Il settore dei giochi e il nuovo contratto di governo

Scritto il Matteo Trevisan | 2nd of June 2018
Il settore dei giochi e il nuovo contratto di governo

Dobbiamo offrire risposte concrete ai cittadini. Tutti noi dobbiamo essere spinti a un supplemento di responsabilità.Occorre pensare ad una serie di misure per contrastare il fenomeno della dipendenza"

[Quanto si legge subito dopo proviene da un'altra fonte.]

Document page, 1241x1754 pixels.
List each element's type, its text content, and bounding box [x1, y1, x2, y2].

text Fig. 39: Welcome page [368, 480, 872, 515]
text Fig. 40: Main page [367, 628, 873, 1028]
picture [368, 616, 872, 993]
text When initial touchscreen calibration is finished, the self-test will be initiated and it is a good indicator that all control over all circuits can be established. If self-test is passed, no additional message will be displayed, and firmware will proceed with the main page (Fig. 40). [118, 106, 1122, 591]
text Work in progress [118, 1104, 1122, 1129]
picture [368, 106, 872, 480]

È quanto ha affermato in Senato il premier Giuseppe Conte, che, illustrando gli obiettivi contenuti nel contratto di governo tra M5S e Lega, si è soffermato sul capitolo dedicato al gioco pubblico ribadendo la necessità di adottare misure che possano contrastare le problematiche legate alla dipendenza dal gioco, tra cui rientrano diversi provvedimenti:

  1. il divieto assoluto di pubblicità e sponsorizzazioni;
  2. la trasparenza finanziaria per le società dell'azzardo;
  3. la strategia d’uscita dal machines gambling (slot machines, videolottery) e forti limitazioni alle forme di azzardo con puntate ripetute;
  4. obbligo all'utilizzo di una tessera personale per prevenire l'azzardo minorile;
  5. imposizione di limiti di spesa;
  6. tracciabilità dei flussi di denaro per contrastare l’evasione fiscale e le infiltrazioni mafiose, sia per le sale da gioco che per i casinò online AAMS.

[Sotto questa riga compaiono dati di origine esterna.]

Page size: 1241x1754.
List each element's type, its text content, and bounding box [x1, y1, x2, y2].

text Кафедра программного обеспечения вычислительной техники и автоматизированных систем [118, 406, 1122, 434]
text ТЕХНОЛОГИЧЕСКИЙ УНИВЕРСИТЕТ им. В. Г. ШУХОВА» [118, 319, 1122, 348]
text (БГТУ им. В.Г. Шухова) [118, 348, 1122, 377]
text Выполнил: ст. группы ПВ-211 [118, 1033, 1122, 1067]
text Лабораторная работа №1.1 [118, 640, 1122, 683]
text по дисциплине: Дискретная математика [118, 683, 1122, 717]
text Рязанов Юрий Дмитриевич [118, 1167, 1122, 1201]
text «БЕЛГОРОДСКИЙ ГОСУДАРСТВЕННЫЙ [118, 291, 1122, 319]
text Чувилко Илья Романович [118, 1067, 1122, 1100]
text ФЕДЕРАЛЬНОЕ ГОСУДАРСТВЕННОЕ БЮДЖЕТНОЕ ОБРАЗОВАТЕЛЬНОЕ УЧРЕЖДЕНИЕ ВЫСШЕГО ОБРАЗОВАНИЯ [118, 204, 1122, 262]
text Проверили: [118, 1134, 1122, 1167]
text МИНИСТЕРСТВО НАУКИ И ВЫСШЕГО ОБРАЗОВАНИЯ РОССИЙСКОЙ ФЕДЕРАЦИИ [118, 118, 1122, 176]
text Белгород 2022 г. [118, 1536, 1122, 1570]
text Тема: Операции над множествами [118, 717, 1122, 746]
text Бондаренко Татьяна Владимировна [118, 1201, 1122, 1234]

Inoltre, per una migliore regolamentazione del fenomeno, si prevede il rilascio dell'autorizzazione all’installazione delle slot machine e Vlt solo in luoghi ben definiti la limitazione negli orari di gioco e l'aumento della distanza minima dai luoghi sensibili, come scuole e centri di aggregazione giovanile.

Le reazioni alle disposizione sui giochi contenute nel contratto di governo Lega-M5S

Sulla questione si è espresso il senatore di Fibp Lucio Malan che ha analizzato l'impatto delle disposizioni sui giochi contenute nel contratto Lega-M5S.

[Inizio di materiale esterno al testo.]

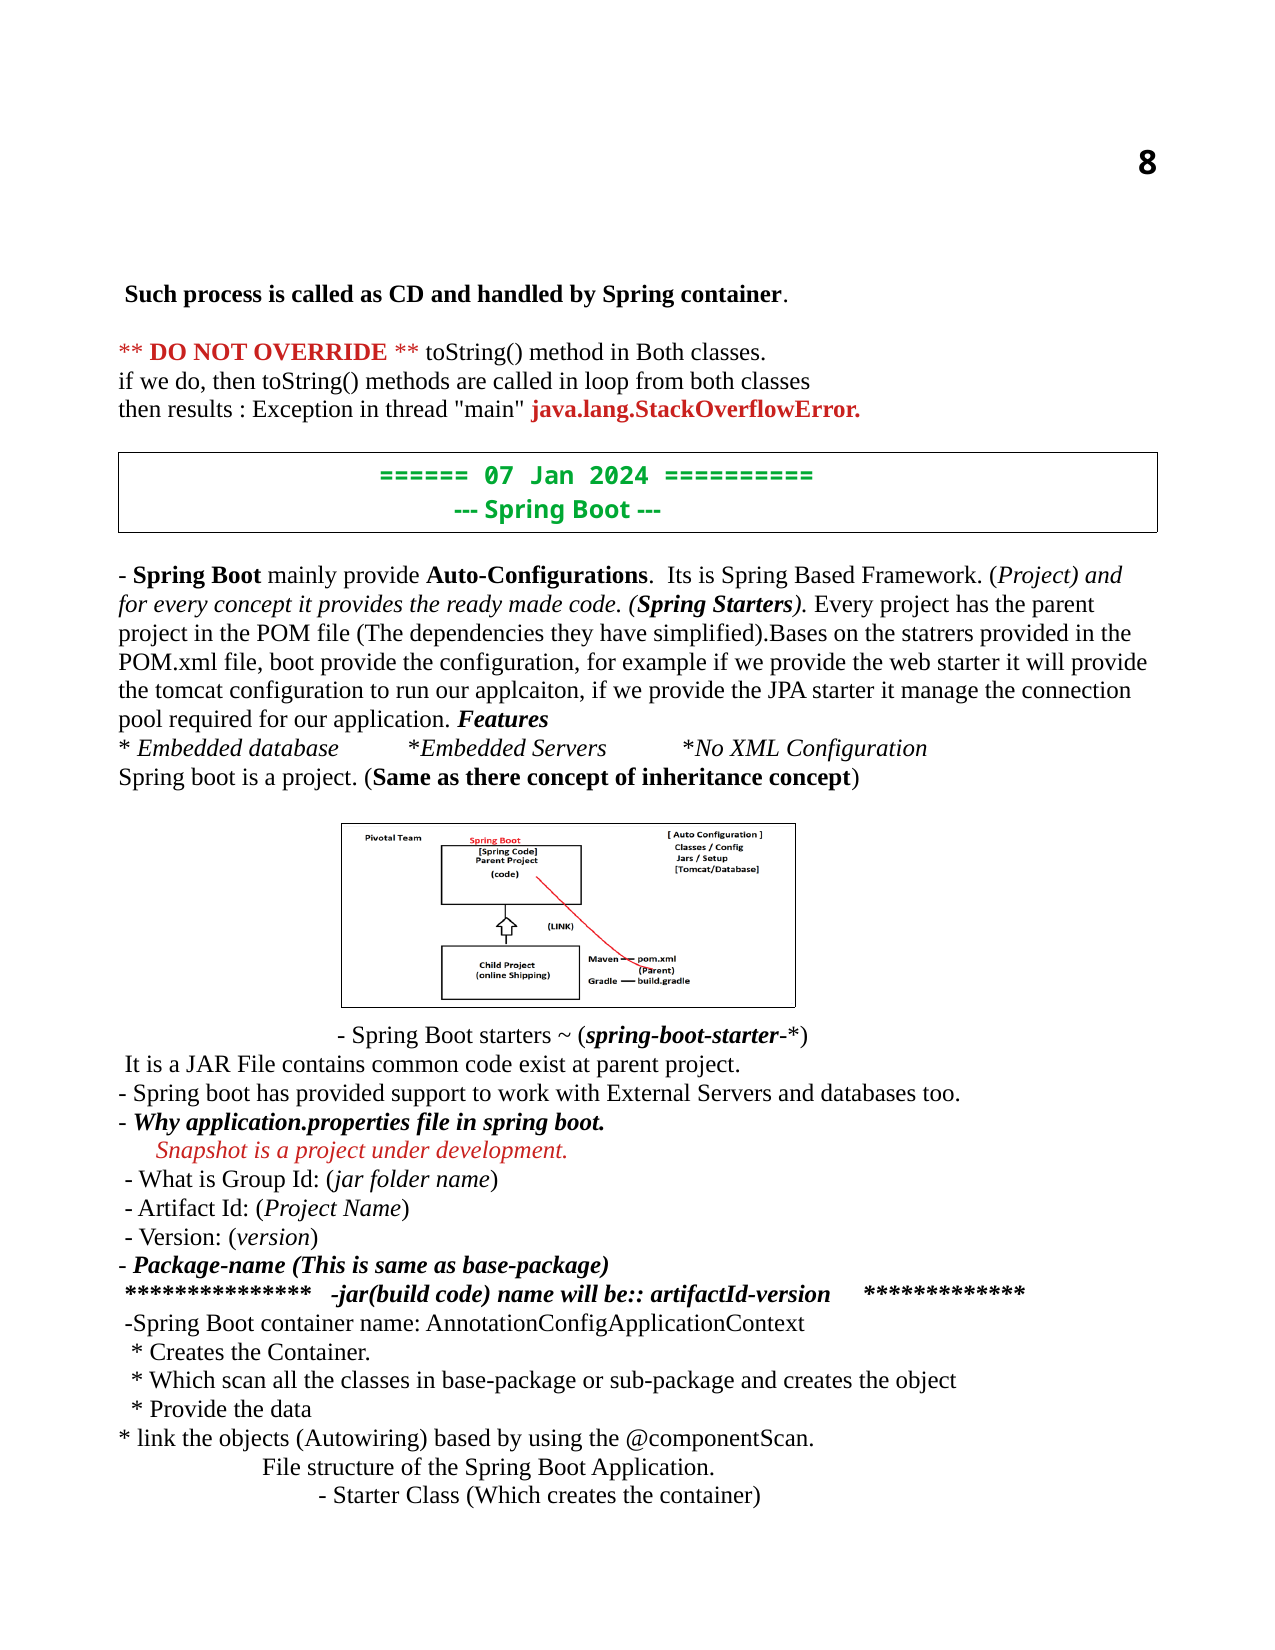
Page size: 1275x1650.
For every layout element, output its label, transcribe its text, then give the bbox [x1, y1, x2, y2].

text * Embedded database *Embedded Servers *No XML Configuration [118, 733, 1157, 762]
table_header ====== 07 Jan 2024 ========== --- Spring Boot --- [119, 453, 1157, 532]
text then results : Exception in thread "main" java.lang.StackOverflowError. [118, 394, 1157, 423]
text - Package-name (This is same as base-package) *************** -jar(build code) name will be:: artifactId-version ************* -Spring Boot container name: AnnotationConfigApplicationContext * Creates the Container. [118, 1251, 1157, 1366]
text Spring boot is a project. (Same as there concept of inheritance concept) [118, 762, 1157, 791]
text * Which scan all the classes in base-package or sub-package and creates the object [118, 1366, 1157, 1394]
text Such process is called as CD and handled by Spring container. [118, 279, 1157, 308]
text * link the objects (Autowiring) based by using the @componentScan. [118, 1423, 1157, 1452]
text ** DO NOT OVERRIDE ** toString() method in Both classes. [118, 337, 1157, 366]
text - Spring Boot starters ~ (spring-boot-starter-*) It is a JAR File contains common code exist at parent project. [118, 1021, 1157, 1078]
text if we do, then toString() methods are called in loop from both classes [118, 366, 1157, 394]
text Snapshot is a project under development. - What is Group Id: (jar folder name) - Artifact Id: (Project Name) - Version: (version) [118, 1136, 1157, 1251]
text * Provide the data [118, 1394, 1157, 1423]
text - Starter Class (Which creates the container) [118, 1481, 1157, 1509]
text - Spring boot has provided support to work with External Servers and databases too. - Why application.properties file in spring boot. [118, 1078, 1157, 1136]
picture [344, 826, 793, 1004]
text - Spring Boot mainly provide Auto-Configurations. Its is Spring Based Framework. (Project) and for every concept it provides the ready made code. (Spring Starters). Every project has the parent project in the POM file (The dependencies they have simplified).Bases on the statrers provided in the POM.xml file, boot provide the configuration, for example if we provide the web starter it will provide the tomcat configuration to run our applcaiton, if we provide the JPA starter it manage the connection pool required for our application. Features [118, 561, 1157, 733]
text File structure of the Spring Boot Application. [118, 1452, 1157, 1481]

"Le numerose limitazioni proposte sull'azzardo potranno forse avere effetti nel combattere la ludopatia, ma non potranno che ridurre la raccolta dei giochi, almeno del 10 percento. Dunque, lo stesso accadrà con gli introiti fiscali, attualmente a 10 miliardi annui", ha affermato Malan.

Intanto alla Camera sono state presentate due proposte di legge sul gioco. La prima, a firma Stefania Pezzopane del Pd intitolata "Disposizioni in materia di gioco d’azzardo, per la trasparenza e il controllo del mercato dei giochi, la prevenzione e il contrasto delle ludopatie" e la seconda proposta a firma Silvana Comaroli della Lega "Modifica al testo unico dei servizi di media audiovisivi e radiofonici, di cui al decreto legislativo 31 luglio 2005, n. 177, in materia di divieto di pubblicità di giochi con vincite in denaro".